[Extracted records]

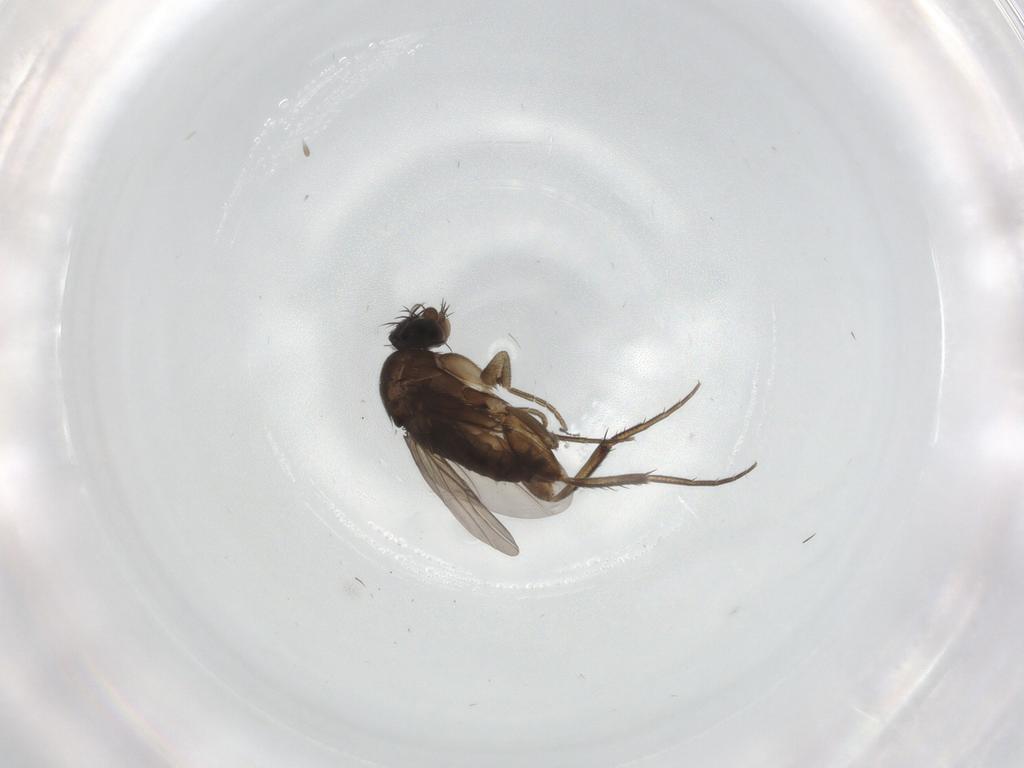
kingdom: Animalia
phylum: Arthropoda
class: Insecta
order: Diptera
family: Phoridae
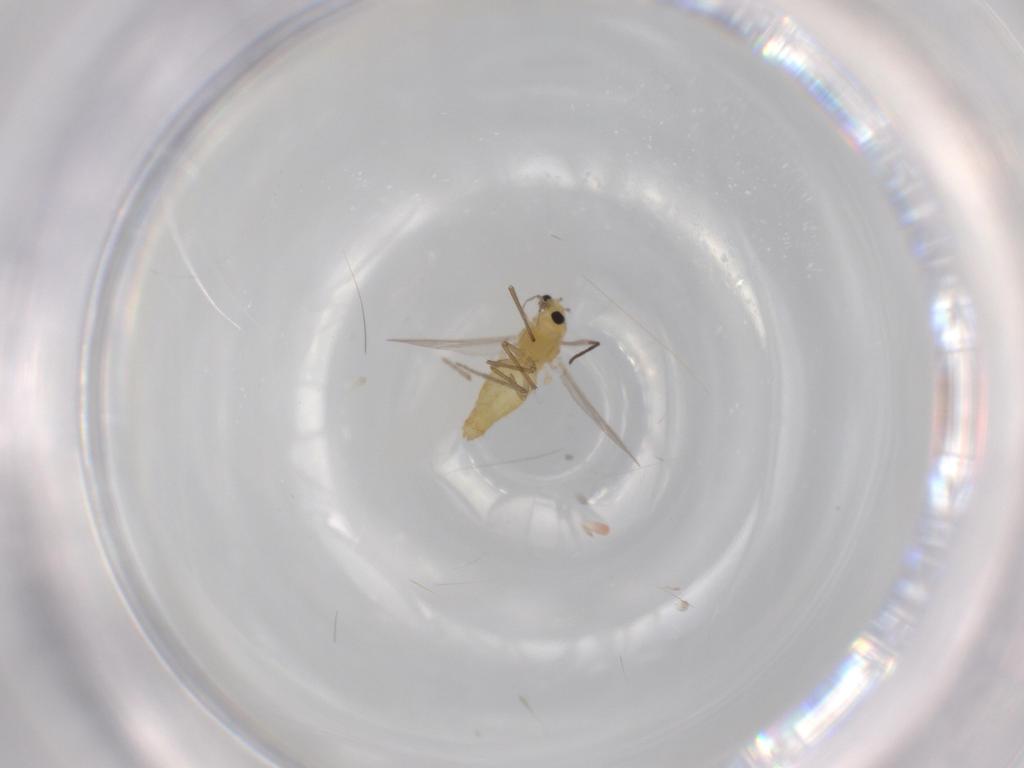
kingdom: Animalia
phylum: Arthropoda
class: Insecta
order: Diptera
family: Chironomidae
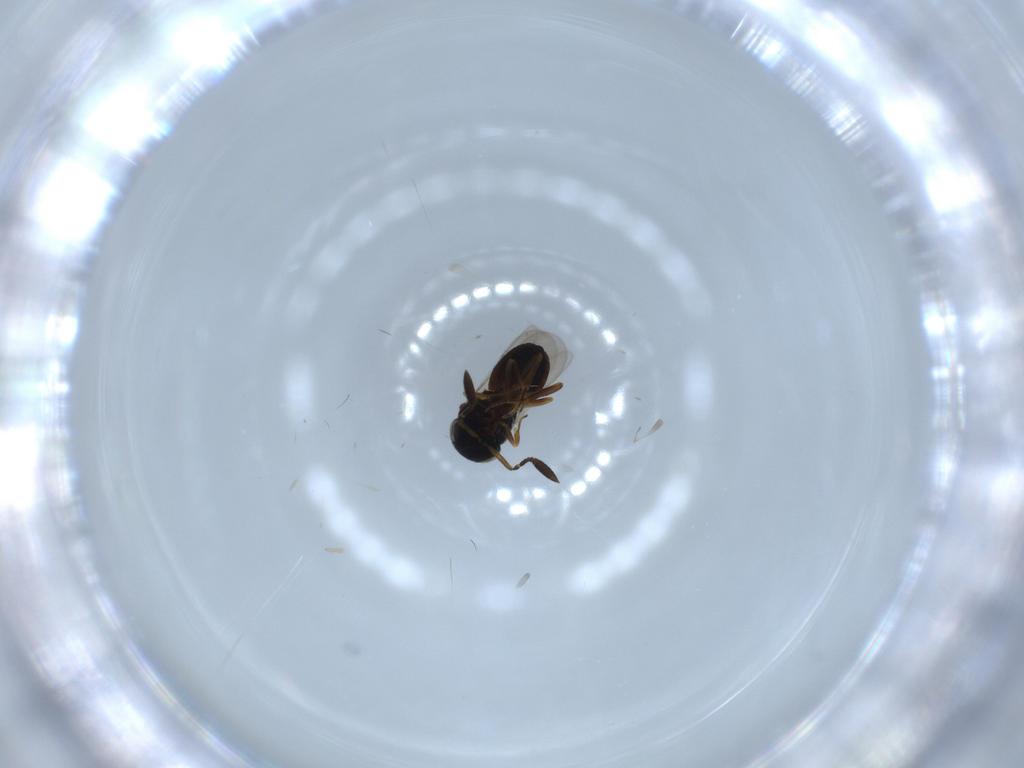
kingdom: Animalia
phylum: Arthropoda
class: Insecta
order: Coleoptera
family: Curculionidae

▸ **Exercise details**:
Please rewrite everything from the line containing "family: Phoridae" down to the end of the data as a Markdown table with the columns Row and Text, numbering each line and skipping blank lines. Leave the pictures out of your answer.

▸ **Answer to this task**:
| Row | Text |
|---|---|
| 1 | family: Phoridae |
| 2 | kingdom: Animalia |
| 3 | phylum: Arthropoda |
| 4 | class: Insecta |
| 5 | order: Diptera |
| 6 | family: Chironomidae |
| 7 | kingdom: Animalia |
| 8 | phylum: Arthropoda |
| 9 | class: Insecta |
| 10 | order: Coleoptera |
| 11 | family: Curculionidae |